Field of the Invention
The present invention relates to a method for generating an FPGA implementation based on an FPGA design serving as an FPGA model and/or a hardware description, comprising the steps of synthesizing a net list from the FPGA design, and generating the FPGA implementation based on the net list, wherein the method comprises searching for a similar FPGA implementation, and the step of generating the FPGA implementation from the net list is done using the similar FPGA implementation.
Description of the Background Art
Furthermore, the invention relates to a method for generating a bit stream based on an FPGA design serving as an FPGA model and/or a hardware specification, including the above steps for generating an FPGA implementation based on an FPGA design serving as an FPGA model and/or a hardware description, and the generation of the bit stream based on the FPGA implementation.
Such methods are used to generate code for FPGAs (Field Programmable Gate Array). FPGAs are integrated circuits to which a logic circuit can be loaded. In contrast to classical programming in a known programming language, rather than including preset timed sequences, it includes the definition of the desired circuit pattern.
An FPGA design for defining the desired circuit pattern is typically generated as a graphical FPGA model, which is translated into a hardware description language such as VHDL. In principle, the FPGA design can also be generated directly in the hardware description language.
In a synthesis step, the FPGA design is first translated by a corresponding software into a net list that specifies how individual logic elements are to be interconnected in the FPGA. One therefore speaks of the configuration of an FPGA. The net list with the logic elements and their interconnection is stored for future use.
This is followed by a step to create the FPGA implementation. This step is commonly referred to as “place and route”. In this context, the logic elements stored in the net list are placed for the FPGA (place) and connected according to the net list (route). The result is the FPGA implementation.
Following, a bit stream is generated based on the FPGA implementation, which is transferred to the FPGA in order to implement a desired function therein.
The above steps are often summarized as a “build”.
Nowadays, there are easy-to-use tools that provide, for example, an abstracting FPGA development environment for clients so that clients can develop their own hardware without detailed knowledge of FPGAs and tool flows. Clients can thus create and implement FPGA designs and operate these in a corresponding FPGA hardware, the FPGA. Regular modifications to the FPGA model with a subsequent re-build are a natural part of such a development process, e.g., in rapid control prototyping.
Often, one problem in this regard is very long build times, which may also be needed to rebuild an FPGA with even a minor modification in the FPGA model. The build times often range a number of hours. Since the FPGAs are becoming more and more complex and provide more resources in the form of registers, logic, DSP blocks or memory, build times continue to increase. This can only be partially compensated by algorithm improvements and faster machines to perform the build.
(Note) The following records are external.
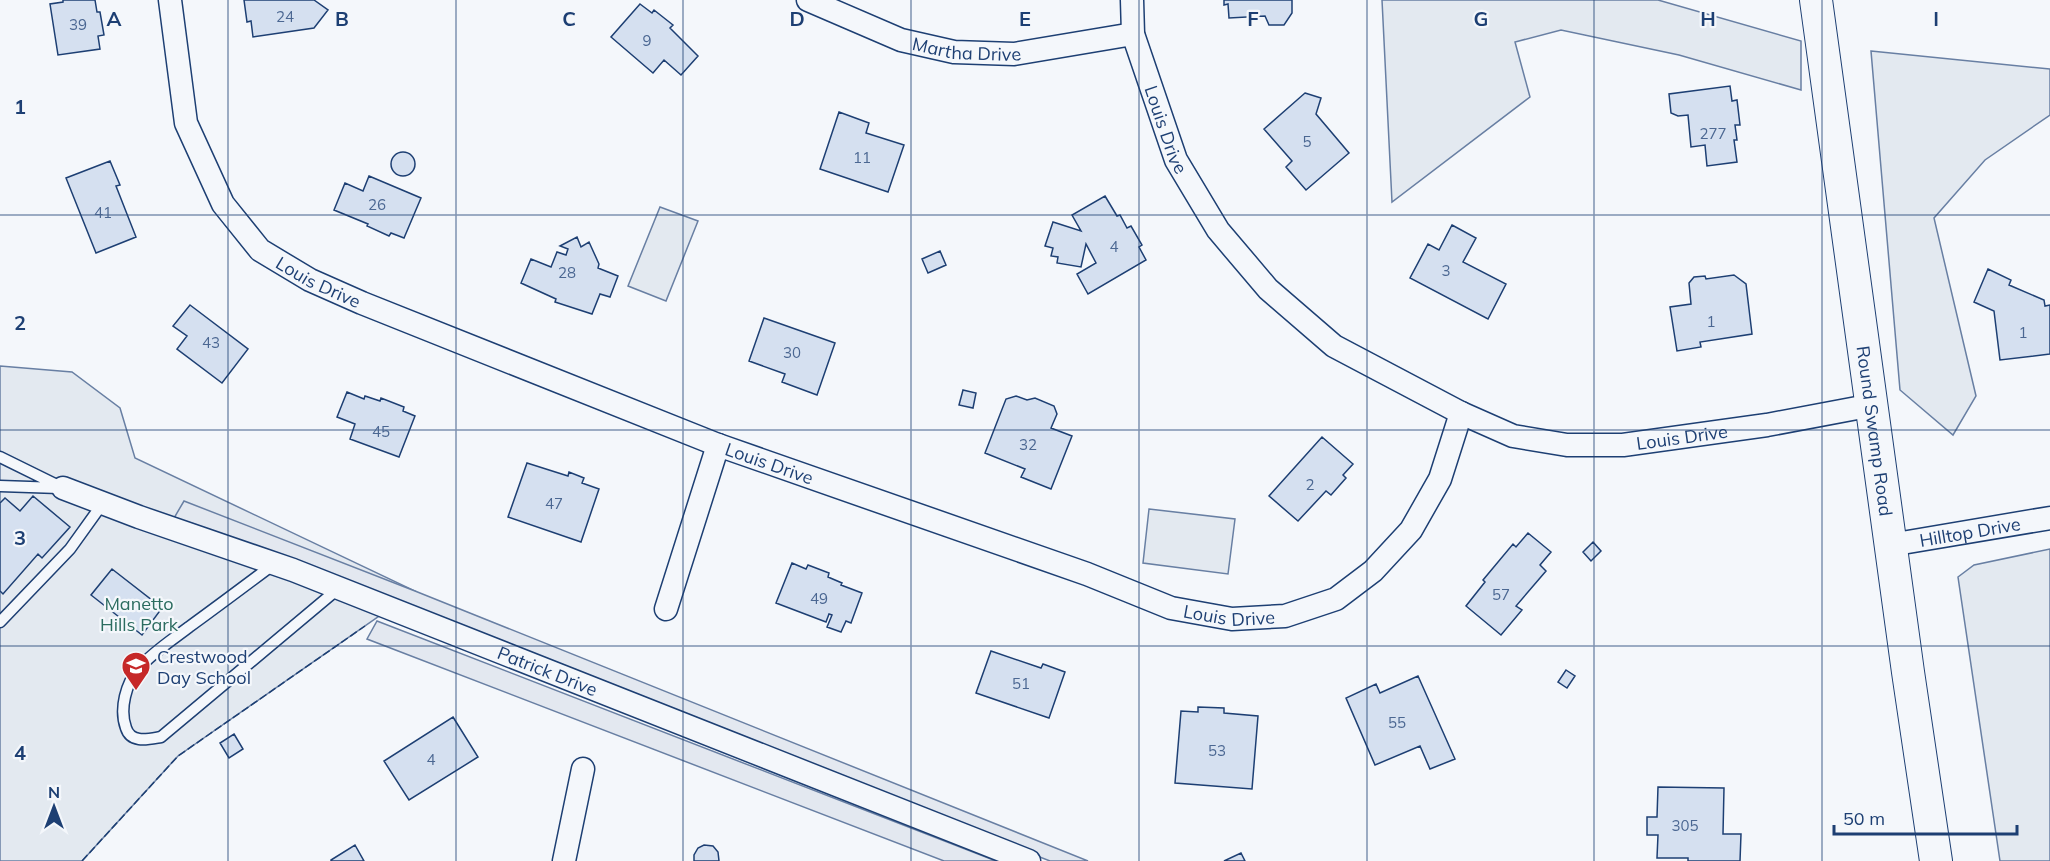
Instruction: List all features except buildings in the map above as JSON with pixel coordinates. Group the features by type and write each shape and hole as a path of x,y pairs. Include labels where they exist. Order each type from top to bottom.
{"street":[{"name":"Louis Drive","path":"170,0 186,123 223,204 260,250 310,280 362,303 718,445 1087,574 1171,608 1232,619 1284,616 1336,599 1373,571 1411,530 1440,479 1461,413"},
{"name":"Martha Drive","path":"808,0 900,40 954,52 1014,54 1133,34"},
{"name":"Louis Drive","path":"1132,0 1133,34 1176,160 1218,230 1268,289 1334,346 1461,413 1513,436 1567,445 1623,445 1767,425 1873,405"},
{"name":"Round Swamp Road","path":"1816,0 1873,405 1890,545 1936,861"},
{"path":"666,609 718,445"},
{"name":"Patrick Drive","path":"63,488 339,588 1029,861"},
{"name":"Hilltop Drive","path":"1890,545 2050,518"},
{"path":"564,861 583,770"}],"lane":[{"path":"0,457 63,488"},
{"path":"0,486 63,488"},
{"path":"0,622 70,549 103,503"},
{"path":"275,564 157,651 139,668 129,684 124,699 124,719 127,731 132,737 144,740 161,737 339,588"}],"green space":[{"path":"1382,0 1658,0 1801,41 1801,90 1679,55 1561,30 1515,42 1530,97 1392,202"},
{"path":"1871,51 2050,69 2050,115 1985,160 1934,218 1976,396 1953,435 1900,390"},
{"path":"660,207 698,221 666,301 628,286"},
{"name":"Manetto Hills Park","path":"0,366 72,372 120,408 135,458 415,591 178,756 82,861 0,861"},
{"path":"1149,509 1235,519 1228,574 1143,563"},
{"path":"2050,549 2050,861 2000,861 1958,577 1974,565"}],"shaded area":[{"path":"184,501 415,591 1088,861 1050,861 174,518"},
{"path":"377,621 996,861 944,861 367,639"}],"fence":[{"path":"82,861 178,756 365,626"}],"place":[{"name":"Crestwood Day School","path":"136,692"}]}
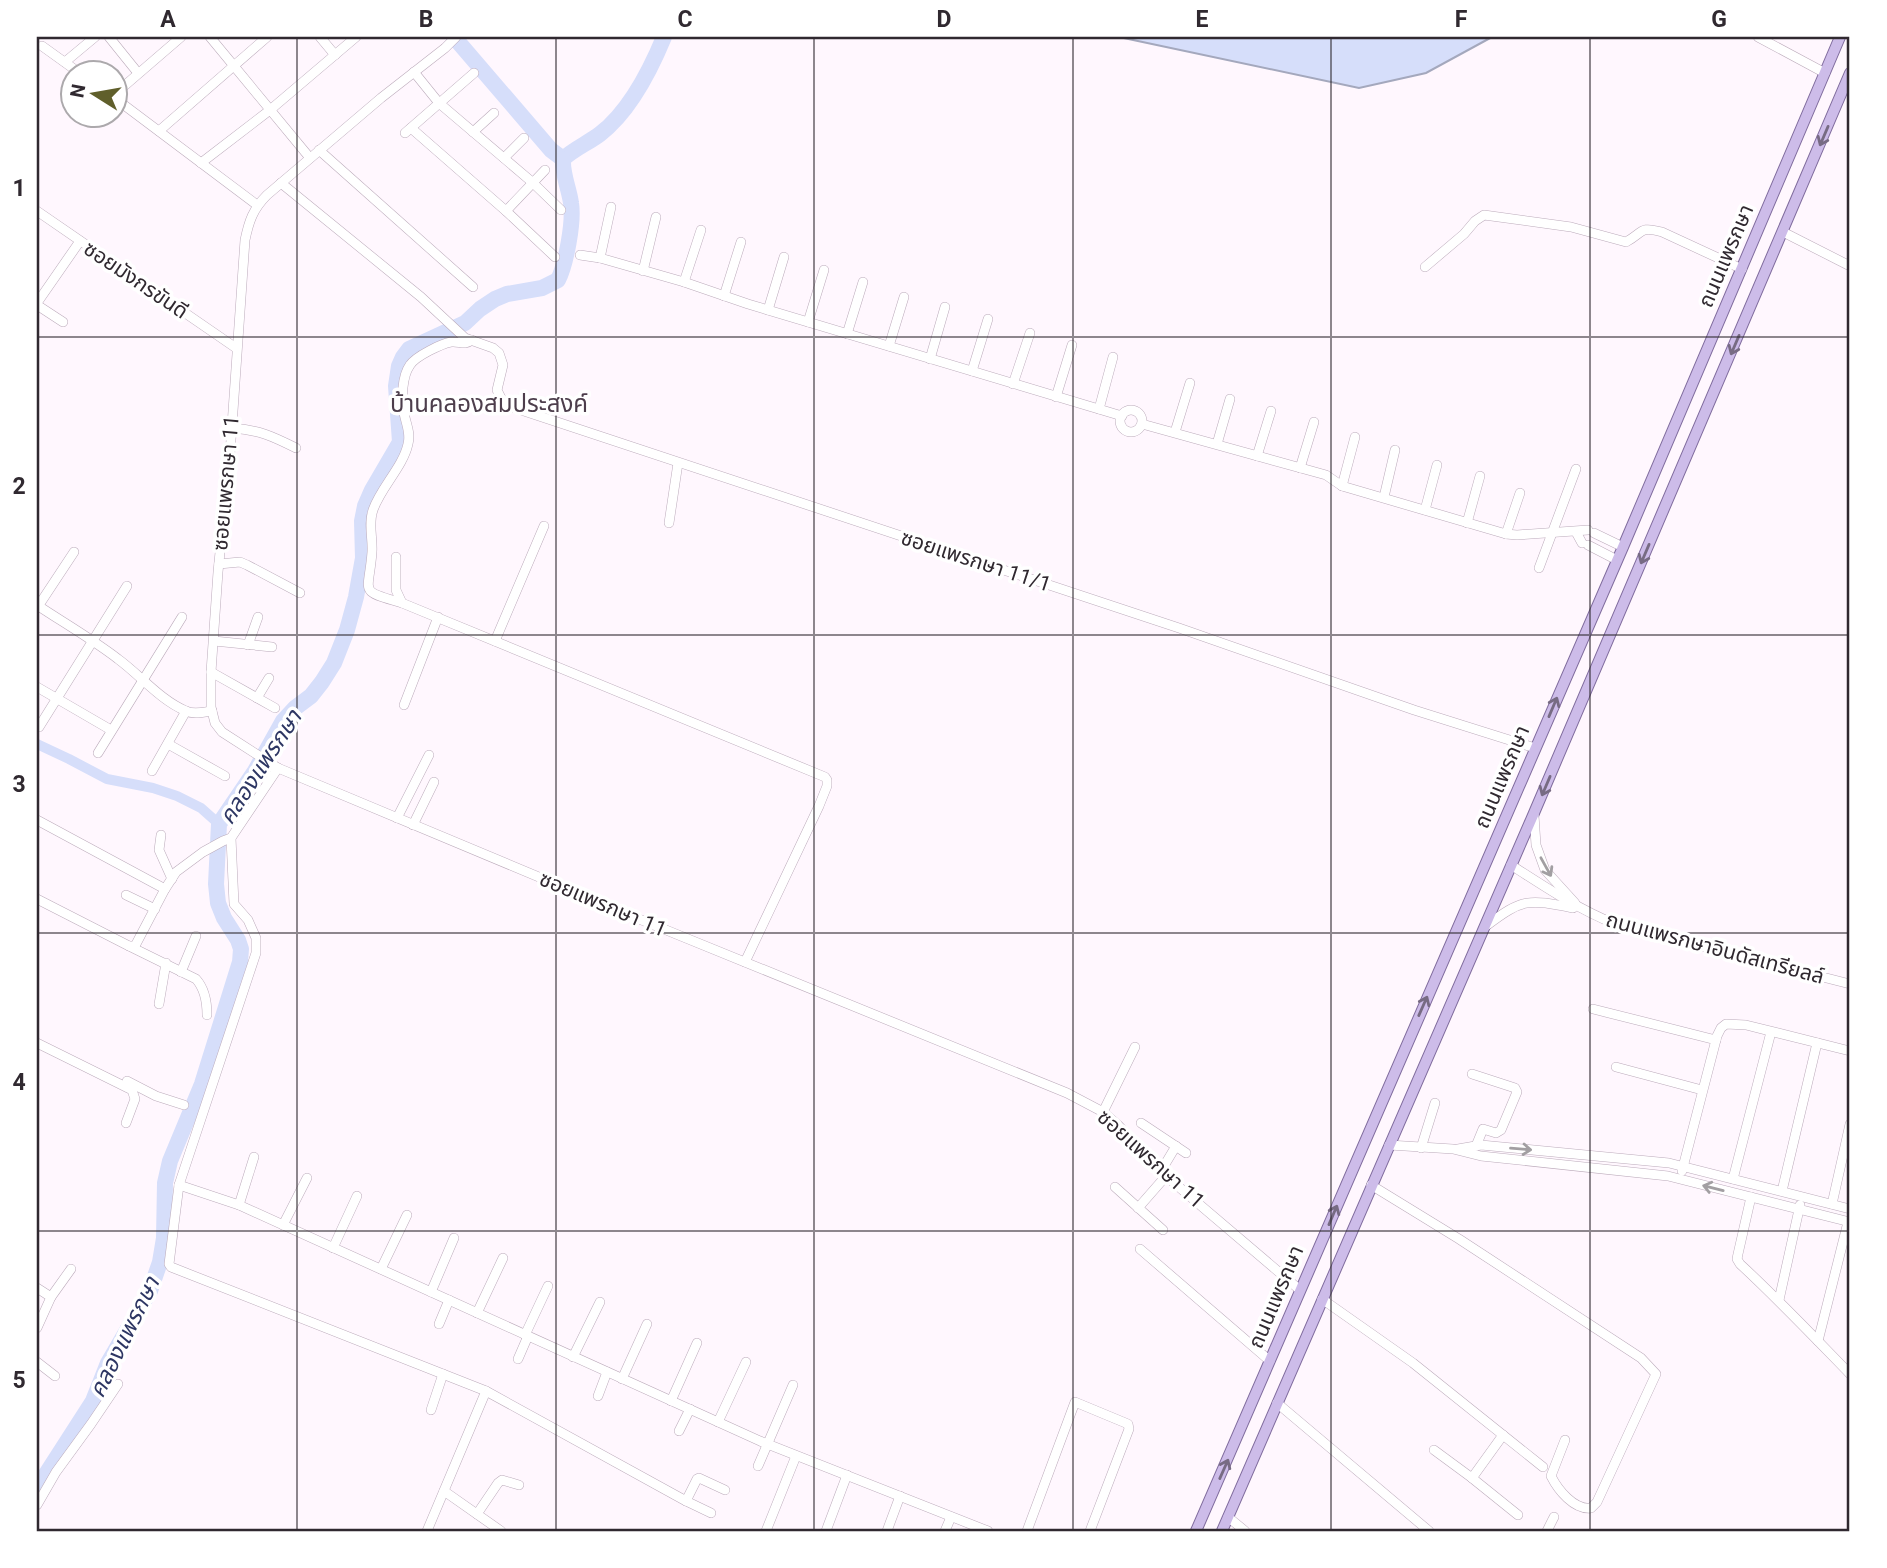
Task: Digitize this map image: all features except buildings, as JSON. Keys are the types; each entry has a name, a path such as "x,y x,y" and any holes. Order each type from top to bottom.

A particularly time-consuming step is usually the placing and routing.
In the current FPGA tools, there are two approaches to reduce the build times. Both approaches are based on the fact that unmodified regions/components of an already successfully-generated FPGA implementation are reused. In the first approach, each component is assigned a (rectangular) region in the FPGA. When a component is modified, the region with this component is newly implemented, while the remainder of the FPGA implementation remains unmodified and can be reused. The second approach, referred to here as an incremental build, does not require any predefined regions. For implementation, an already implemented FPGA implementation is given as a reference. If there is a match to a high degree, many placements and routings can be automatically adopted and the time for generating the FPGA implementation is reduced.
It may be advantageous if an FPGA implementation is generated from the start in a way that individual modules or partial implementations can be reused. This approach pursues an automatic modularization of the FPGA model. On the basis of this module, floorplanning can take place, i.e., a division into regions. If there are reserves for each module, modifications in the FPGA model can be limited to the individual modules.
In addition, methods for replanning are known. If a client has made modifications to their FPGA model, the latest build result is used. Based on that, modified modules are built individually and then replaced in the overall build. In the event that multiple modules are affected, build times can be reduced if the build for the modified modules takes place on different computers. Thus, a parallel build of the modified modules is carried out. In this case, a versioning of different module versions may be provided in order to facilitate reuse.
Although these methods can reduce build times, there is still room for improvement. For example, in a fine granular modularization, there is great waste and an increased risk of timing violations since it is not possible to optimize over module boundaries and each module must be provided with a generous range, including sufficient reserves. In addition, the method can only be applied with great implementation effort during product development.
To find a similarity between two designs, current synthesis tools compare a reference net list with the net list to be newly placed and routed. The comparison is based exclusively on a name comparison of net list path names. This is problematic because it is common for abstracting, high-level FPGA design tools such as Xilinx Vivado System Generator, Xilinx Vivado HLS, Xilinx Vivado SDSoC, to perform a quick renaming and reorganization of identical FPGA components, e.g., subsystems. This automatically results in new net list paths even for virtually identical components. The renaming cannot be recognized by the current synthesis tools.